This result raised the question of whether the effect of impairment of hes1 oscillations on chondrogenic patterning was solely due to an elevation of Gal-1A expression. This possibility was disconfirmed by the results of treatment of cultures with fetal bovine serum, an inducer of chondrogenic differentiation and of recruitment of intercondensation mesenchyme into cartilage nodules (Downie and Newman, 1994). Serum treatment resulted in an increase in Gal-1A levels and sustained (i.e., non-oscillatory) low levels of Hes1 mRNA (Fig. 6). Our experiments indicate that treatments that decreased or increased Hes1 expression had predictably opposite effects on the patterning of condensations, consistent with our results above, and our model, for the involvement of this transcriptional regulator in the process. The treatments also stopped the oscillation. While this may be a side-effect of the treatments with no definite implication for the oscillator’s role (although TGF-β signaling directly regulates hes1 transcription (Peignon et al., 2011), one interpretation of these results is that nearby cells need to have similar Hes1 levels in order to respond similarly to similar levels of an inductive signal (e.g., Gal-1A). Having Hes1 oscillate, and having the oscillation synchronize, ensures that noisiness in this factor will not degrade the pattern.
Discussion
The concept of the morphogenetic field has been intermittently influential in developmental biology for close to a century (reviewed in (Gilbert et al., 1996) and Beloussov et al. (1997)). Joseph Needham, using a definition he attributed to C.H. Waddington, characterized a morphogenetic field as “a system of order such that the positions taken up by unstable entities in one part of the system bear a definite relation to the position taken up by other unstable entities in other parts of the system” (Needham (1937) p. 71). To biologists in the modern molecular and physics-informed period, the global coordination described has been variously attributed to competing signaling centers, the transcriptional effects of which are regulated by different extracellular morphogens (Zakin and De Robertis, 2010), electrical fields, in turn generated by and promoting, ion fluxes across cell boundaries (Levin, 2012), and quorum sensing in cell collectives mediated by morphogens and other transported signals (Widelitz and Chuong, 2016).

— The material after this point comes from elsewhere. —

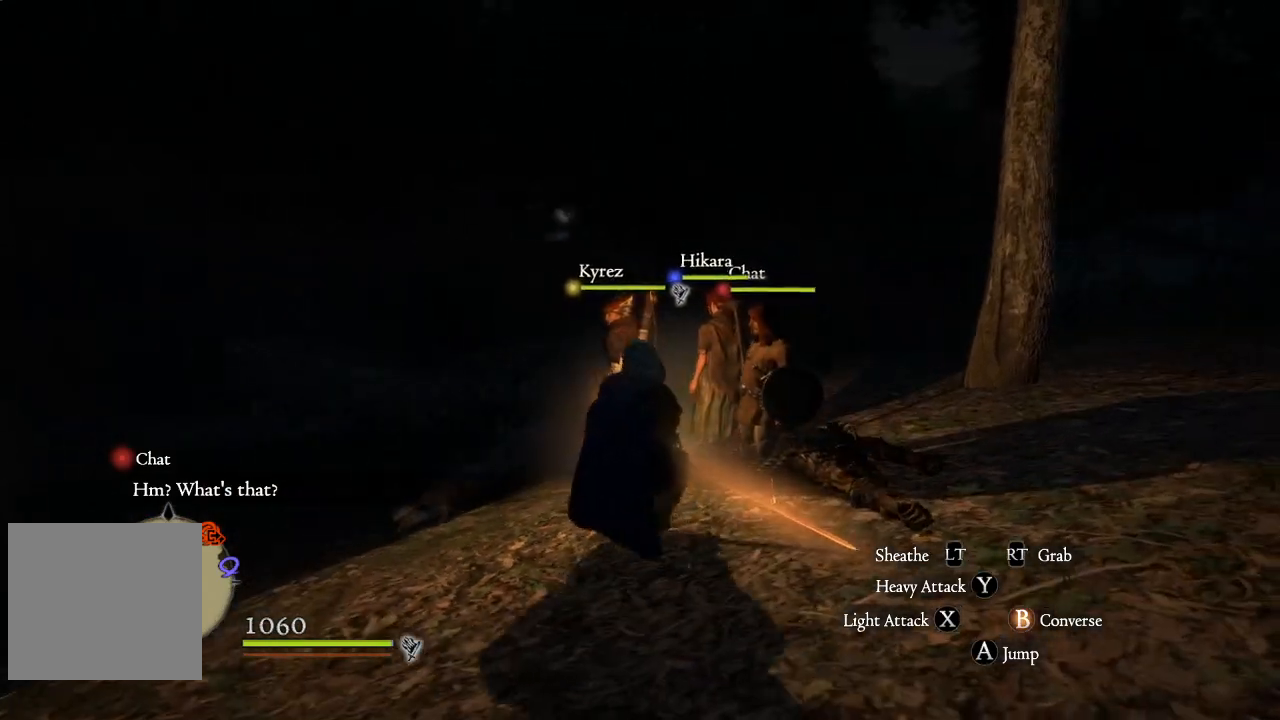
{"buttons": [], "left_stick": "up-left", "right_stick": "down", "events": [[200, "right_stick", "down-left"], [267, "left_stick", "up-left"], [484, "right_stick", "down"]]}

Our experimental observations, in combination with the oscillation-enabled version of the theoretical model of Glimm et al. (2014) presented in this paper strongly suggest that the synchronization of cell fates through γ-secretase-Hes1-dependent signaling results in spatiotemporal coordination of the patterning of digital condensations in micromasses in vitro and in the digital plate in situ. Synchronization of cellular oscillators does not require transport of materials like morphogens or ions between or through a field of cells and is therefore an apt mechanism for the global coordination implied by classical notions of the morphogenetic field. The lack of dependence on molecular transport means that it can occur rapidly over linear distances of tens to hundreds of cells, in suspensions or tissues (Chen et al., 2017; Garcia-Ojalvo et al., 2004; Ozbudak and Lewis, 2008). Synchronization can result from weak non-specific coupling between neighboring subunits that oscillate autonomously (Strogatz, 2000) or alternatively may be a consequence of global coordination of oscillations that only emerge when cells interact with one another via juxtacrine-type mechanisms (Hubaud et al., 2017). The latter include transmembrane ligand-receptor combinations as Notch-Delta, but also extracellular ligand-receptor binding that brings cells in close apposition with each other (Gilbert, 2010).

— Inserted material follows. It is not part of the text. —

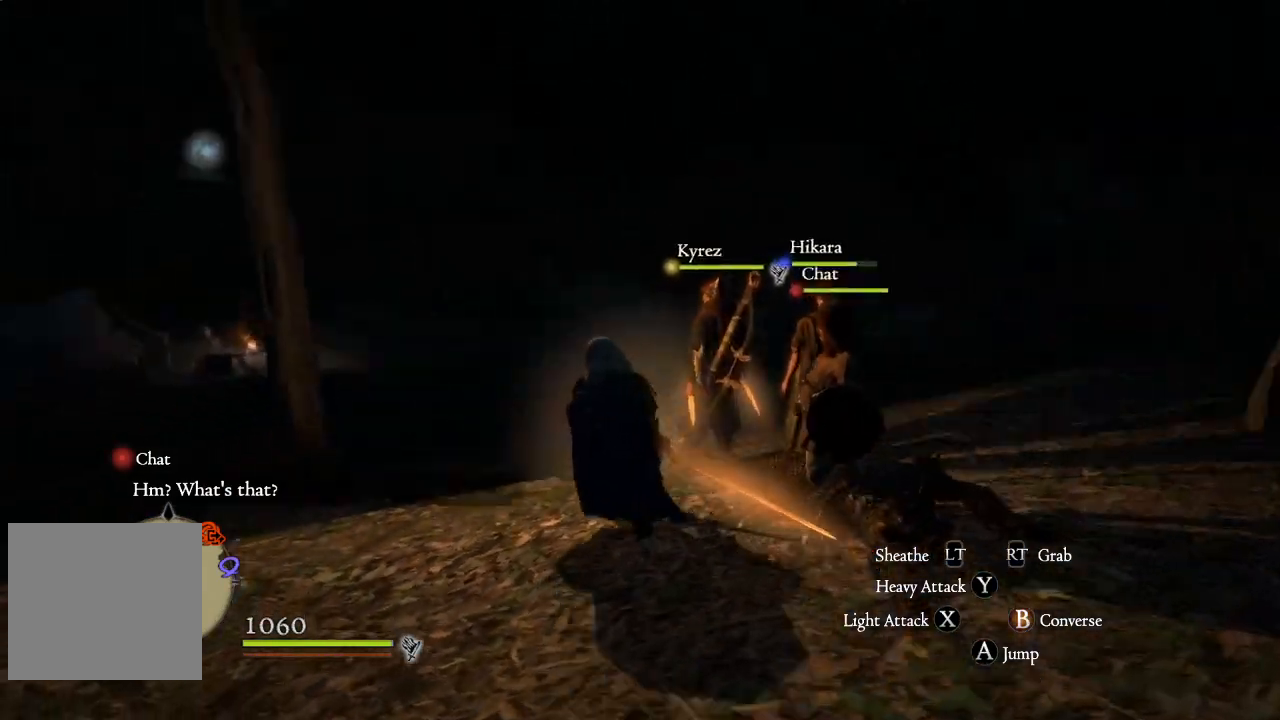
{"buttons": [], "left_stick": "up-left", "right_stick": "down-right", "events": [[117, "right_stick", "center"], [301, "right_stick", "down"], [367, "right_stick", "down-right"]]}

Where oscillations of the gene regulatory factor Hes1 are synchronized, as occurs in the presegmental plate mesoderm of vertebrate embryos (Giudicelli et al., 2007; Ozbudak and Lewis, 2008) and in the digital plate mesenchyme described here, the levels of this transcriptional co-regulator are rendered identical across a developing primordium at each phase of development. Therefore, our results are consistent with the idea that it is not oscillation per se that is important for the coordination and refinement of condensation formation, but uniform Hes1 status across the tissue field. Synchronized oscillations are an efficient way, using available means, to achieve this across long distances relative to the scale of single cells. Artificial treatments can force this condition in the absence of oscillation. Thus, in mouse limb micromass cultures, the effect of DAPT in causing fusion of precartilage condensations (as reported here for chicken; Fig. 5A), was counteracted by exogenous Notch1 intracellular domain (NICD) (Fujimaki et al., 2006).
Hes1 spatial uniformity potentially eliminates a major source of randomness in responses of distant cells to patterns of morphogenetic factors generated by resident mechanisms (e.g., diffusion gradients; reaction-diffusion processes). The oscillation synchronization mechanism also ensures that Hes1 values, however they vary over time, will reside within a “normal” range, defined by the extrema of the oscillation, unlike the “abnormal” values that may be induced by Hes1 perturbants such as TGF-β or serum (Fig. 6). This global coordination phenomenon, evidenced in the remarkable simultaneity of emergence of condensations across a micromass culture (Movie S1), precisely fulfils the Needham-Waddington criterion of “unstable entities” in one part of the system being correlated with such entities in other parts of the system.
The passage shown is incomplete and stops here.